Menudeando el paso y saltando sobre los obstáculos que hallaba en su camino, la Nela se
dirigió a la casa que está detrás de los talleres de maquinaria y junto a las cuadras donde
rumiaban pausada y gravemente las sesenta mulas del establecimiento. Era la morada del
señor Centeno de moderna construcción, si bien nada elegante ni aun cómoda. Baja de techo,
pequeña para albergar en sus tres piezas a los esposos Centeno, a los cuatro hijos de los
esposos Centeno, al gato de los esposos Centeno, y, por añadidura, a la Nela, la casa, no
obstante, figuraba en los planos de vitela de aquel gran establecimiento ostentando orgullosa,
como otras muchas, este letrero: Vivienda de capataces.

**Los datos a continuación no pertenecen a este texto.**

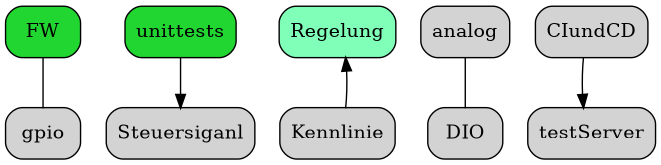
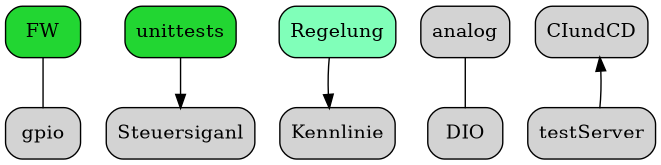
  digraph {
    node [shape=record style="rounded, filled"]
    FW [fillcolor="0.348 0.839 0.839"]
    gpio
    unittests [fillcolor="0.348 0.839 0.839"]
    Steuersiganl
    Regelung [fillcolor="0.408 0.498 1.000"]
    Kennlinie
    analog
    DIO
    CIundCD
    testServer
    FW -> gpio [arrowhead=none]
    unittests -> Steuersiganl
-   Kennlinie -> Regelung
+   Regelung -> Kennlinie
    analog -> DIO [arrowhead=none]
-   CIundCD -> testServer
+   testServer -> CIundCD
  }
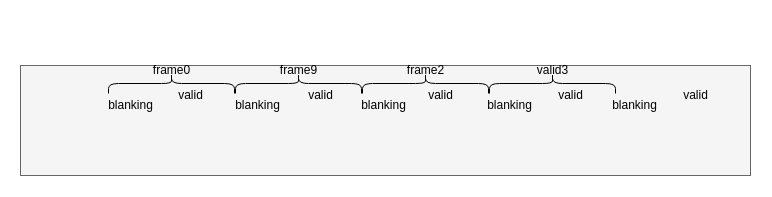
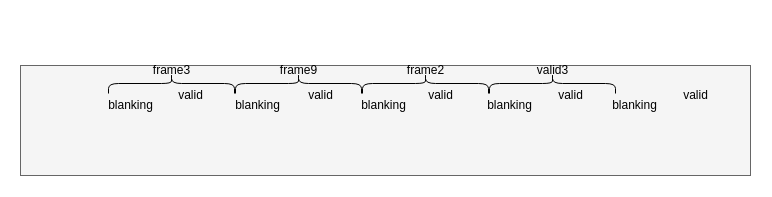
  <mxCell id="0" />
  <mxCell id="1" parent="0" />
  <mxCell id="2" value="{&#10;    &quot;signal&quot;: [&#10;        { &quot;name&quot;: &quot;vs&quot;,  &quot;wave&quot;: &quot;01.0..1.0..1.0..1.0..1.0..1&quot; },&#10;        { &quot;name&quot;: &quot;vsmf&quot;,&quot;wave&quot;: &quot;0.....10...10...10...10...1&quot; },&#10;        { &quot;name&quot;: &quot;efmf&quot;,&quot;wave&quot;: &quot;0..........10........10....&quot; }&#10;&#10; ]}" style="shadow=0;dashed=0;align=left;strokeWidth=1;labelBackgroundColor=#ffffff;noLabel=1;shape=mxgraph.wavedrom.abstract.timing;fillColor=#f5f5f5;strokeColor=#666666;fontColor=#333333;" parent="1" vertex="1"><mxGeometry x="20" y="65" width="730" height="110" as="geometry" /></mxCell>
  <mxCell id="3" value="" style="shape=curlyBracket;whiteSpace=wrap;html=1;rounded=1;rotation=90;" parent="1" vertex="1"><mxGeometry x="161" y="20" width="20" height="126" as="geometry" /></mxCell>
- <mxCell id="4" value="frame0" style="text;html=1;resizable=0;autosize=1;align=center;verticalAlign=middle;points=[];fillColor=none;strokeColor=none;rounded=0;" parent="1" vertex="1"><mxGeometry x="146" y="60" width="50" height="20" as="geometry" /></mxCell>
+ <mxCell id="4" value="frame3" style="text;html=1;resizable=0;autosize=1;align=center;verticalAlign=middle;points=[];fillColor=none;strokeColor=none;rounded=0;" parent="1" vertex="1"><mxGeometry x="146" y="60" width="50" height="20" as="geometry" /></mxCell>
  <mxCell id="5" value="blanking" style="text;html=1;resizable=0;autosize=1;align=center;verticalAlign=middle;points=[];fillColor=none;strokeColor=none;rounded=0;" parent="1" vertex="1"><mxGeometry x="100" y="95" width="60" height="20" as="geometry" /></mxCell>
  <mxCell id="6" value="blanking" style="text;html=1;resizable=0;autosize=1;align=center;verticalAlign=middle;points=[];fillColor=none;strokeColor=none;rounded=0;" parent="1" vertex="1"><mxGeometry x="227" y="95" width="60" height="20" as="geometry" /></mxCell>
  <mxCell id="7" value="blanking" style="text;html=1;resizable=0;autosize=1;align=center;verticalAlign=middle;points=[];fillColor=none;strokeColor=none;rounded=0;" parent="1" vertex="1"><mxGeometry x="353" y="95" width="60" height="20" as="geometry" /></mxCell>
  <mxCell id="8" value="blanking" style="text;html=1;resizable=0;autosize=1;align=center;verticalAlign=middle;points=[];fillColor=none;strokeColor=none;rounded=0;" parent="1" vertex="1"><mxGeometry x="479" y="95" width="60" height="20" as="geometry" /></mxCell>
  <mxCell id="9" value="valid" style="text;html=1;resizable=0;autosize=1;align=center;verticalAlign=middle;points=[];fillColor=none;strokeColor=none;rounded=0;" parent="1" vertex="1"><mxGeometry x="420" y="85" width="40" height="20" as="geometry" /></mxCell>
  <mxCell id="10" value="valid" style="text;html=1;resizable=0;autosize=1;align=center;verticalAlign=middle;points=[];fillColor=none;strokeColor=none;rounded=0;" parent="1" vertex="1"><mxGeometry x="300" y="85" width="40" height="20" as="geometry" /></mxCell>
  <mxCell id="11" value="valid" style="text;html=1;resizable=0;autosize=1;align=center;verticalAlign=middle;points=[];fillColor=none;strokeColor=none;rounded=0;" parent="1" vertex="1"><mxGeometry x="170" y="85" width="40" height="20" as="geometry" /></mxCell>
  <mxCell id="12" value="valid" style="text;html=1;resizable=0;autosize=1;align=center;verticalAlign=middle;points=[];fillColor=none;strokeColor=none;rounded=0;" parent="1" vertex="1"><mxGeometry x="550" y="85" width="40" height="20" as="geometry" /></mxCell>
  <mxCell id="13" value="blanking" style="text;html=1;resizable=0;autosize=1;align=center;verticalAlign=middle;points=[];fillColor=none;strokeColor=none;rounded=0;" parent="1" vertex="1"><mxGeometry x="604" y="95" width="60" height="20" as="geometry" /></mxCell>
  <mxCell id="14" value="valid" style="text;html=1;resizable=0;autosize=1;align=center;verticalAlign=middle;points=[];fillColor=none;strokeColor=none;rounded=0;" parent="1" vertex="1"><mxGeometry x="675" y="85" width="40" height="20" as="geometry" /></mxCell>
  <mxCell id="15" value="" style="shape=curlyBracket;whiteSpace=wrap;html=1;rounded=1;rotation=90;" parent="1" vertex="1"><mxGeometry x="288" y="20" width="20" height="126" as="geometry" /></mxCell>
  <mxCell id="16" value="frame9" style="text;html=1;resizable=0;autosize=1;align=center;verticalAlign=middle;points=[];fillColor=none;strokeColor=none;rounded=0;" parent="1" vertex="1"><mxGeometry x="273" y="60" width="50" height="20" as="geometry" /></mxCell>
  <mxCell id="17" value="" style="shape=curlyBracket;whiteSpace=wrap;html=1;rounded=1;rotation=90;" parent="1" vertex="1"><mxGeometry x="415" y="20" width="20" height="126" as="geometry" /></mxCell>
  <mxCell id="18" value="frame2" style="text;html=1;resizable=0;autosize=1;align=center;verticalAlign=middle;points=[];fillColor=none;strokeColor=none;rounded=0;" parent="1" vertex="1"><mxGeometry x="400" y="60" width="50" height="20" as="geometry" /></mxCell>
  <mxCell id="19" value="" style="shape=curlyBracket;whiteSpace=wrap;html=1;rounded=1;rotation=90;" parent="1" vertex="1"><mxGeometry x="542" y="20" width="20" height="126" as="geometry" /></mxCell>
  <mxCell id="20" value="valid3" style="text;html=1;resizable=0;autosize=1;align=center;verticalAlign=middle;points=[];fillColor=none;strokeColor=none;rounded=0;" parent="1" vertex="1"><mxGeometry x="527" y="60" width="50" height="20" as="geometry" /></mxCell>
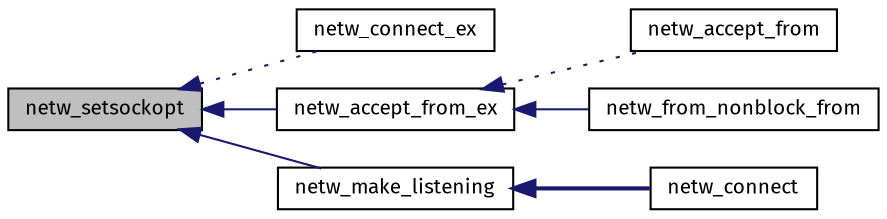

En lo interior el edificio servía para probar prácticamente un aforismo que ya conocemos, por
haberlo visto enunciado por la misma Marianela; es, a saber, que ella, Marianela, no servía
más que de estorbo. En efecto; allí había sitio para todo: para los esposos Centeno, para las
herramientas de sus hijos, para mil cachivaches de cuya utilidad no hay pruebas inconcusas,
para el gato, para el plato en que comía el gato, para la guitarra de Tanasio, para los materiales
que el mismo empleaba en componer garrotes (cestas), para media docena de colleras viejas
de mulas, para la jaula del mirlo, para los dos peroles inútiles, para un altar en que la de
Centeno ponía a la Divinidad ofrenda de flores de trapo y unas velas seculares, colonizadas por
las moscas; para todo absolutamente, menos para la hija de la Canela. Frecuentemente se oía:
-¡Que no he de dar un paso sin tropezar con esta condenada Nela!...
También se oía esto:
-Vete a tu rincón... ¡Qué criatura! Ni hace ni deja hacer a los demás.
La casa constaba de tres piezas y un desván. Era la primera, a más de comedor y sala, alcoba
de los Centenos mayores. En la segunda dormían las dos señoritas, que eran ya mujeres, y se
llamaban la Mariuca y la Pepina. Tanasio, el primogénito, se agasajaba en el desván, y Celipín,
que era el más pequeño de la familia y frisaba en los doce años, tenía su dormitorio en la
cocina, la pieza más interna, más remota, más crepuscular, más ahumada y más inhabitable de
las tres que componían la morada Centenil.
La Nela, durante los largos años de su residencia allí, había ocupado distintos rincones,
pasando de uno a otro conforme lo exigía la instalación de mil objetos que no servían sino para
robar a los seres vivos su último pedazo de suelo habitable. En cierta ocasión (no conocemos la
fecha con exactitud), Tanasio, que era tan imposibilitado de piernas como de ingenio, y se
había dedicado a la construcción de cestas de avellano, puso en la cocina, formando pila, hasta
media docena de aquellos ventrudos ejemplares de su industria. Entonces la de la Canela
volvió tristemente sus ojos en derredor, sin hallar sitio donde albergarse; pero la misma
contrariedad sugiriole repentina y felicísima idea, que al instante puso en ejecución. Metiose
bonitamente en una cesta, y así pasó la noche en fácil y tranquilo sueño. Indudablemente
aquello era bueno y cómodo: cuando tenía frío, tapábase con otra cesta. Desde entonces,
siempre que había garrotes grandes, no careció de estuche en que encerrarse. Por eso decían
en la casa: «Duerme como una alhaja».